Se trata de un escándalo de proporciones gigantes, sólo comparable con el caso de Ben Johnson en la final de los 100m de los Juegos Olímpicos de Seúl 88 o el positivo de Diego Maradona en el Mundial de Estados Unidos 94. Así de impactante, así de duro.
Porque el norteamericano Floyd Landis llegó a París el domingo último no sólo como el sucesor de Lance Armstrong, sino como el representante de una nueva etapa para el ciclismo. Landis surgió como el campeón de apariencia más humana, lejos de la imagen de implacabilidad que ofrecía el siete veces ganador del Tour. En una competencia que se había deshecho de varios sospechosos de doping antes del comienzo, el ciclista del equipo Phonak era la renovación... Pero las ilusiones se resquebrajaron en un instante.
Todo sucedió con rapidez. Anteayer, la Unión Ciclista Internacional (UCI) informó que un competidor había dado positivo en un control antidoping, aunque desistió de dar su nombre.
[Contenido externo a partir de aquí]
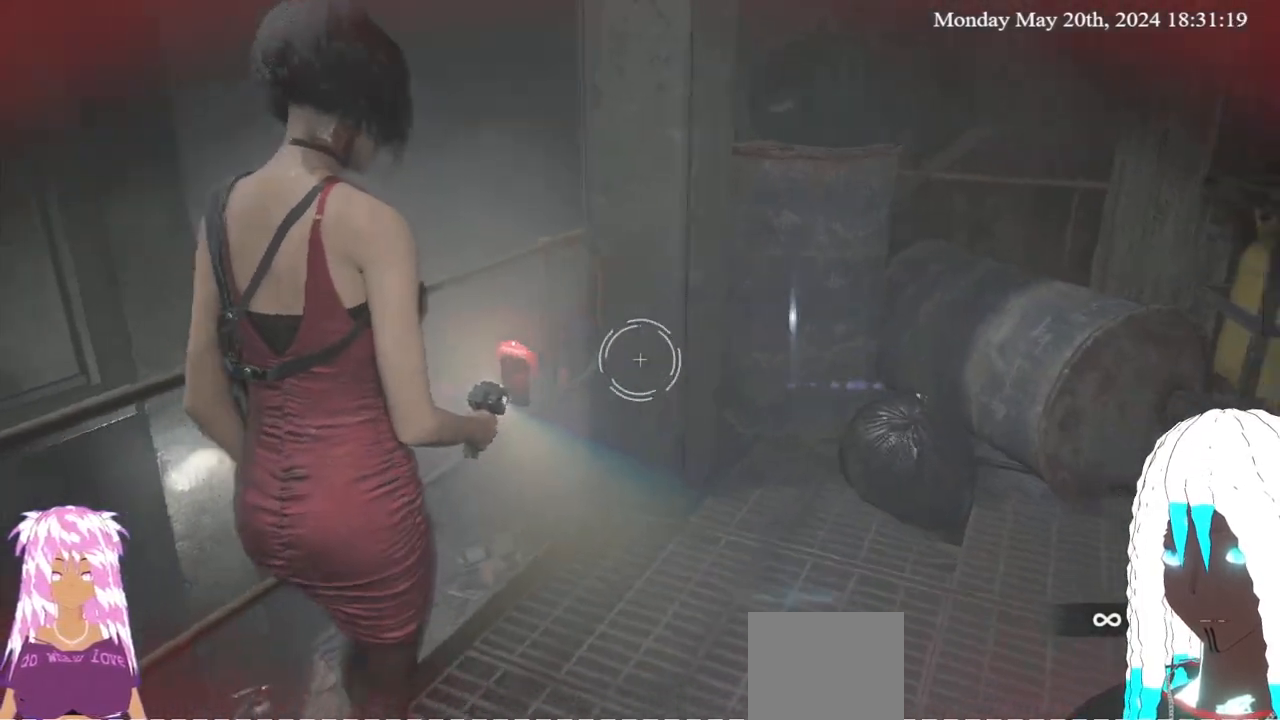
{"buttons": [], "left_stick": "down-right", "right_stick": "right", "events": [[67, "left_stick", "down-right"], [250, "L2", "up"]]}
Pero ayer, fue el propio equipo de Landis el que asumió la cuestión, en un caso de niveles "anormales" de testosterona. "El equipo Phonak recibió una notificación de la UCI sobre valores lejos de la media de testosterona/epitestosterona. La dirigencia de Phonak y el propio ciclista se declaran totalmente sorprendidos por el resultado", dice el comunicado. Como la testosterona (ver aparte) es una sustancia producida por el propio cuerpo, para decidir si hay o no doping, se la mide en relación con la epitestosterona para aclarar si su presencia es endógena o exógena.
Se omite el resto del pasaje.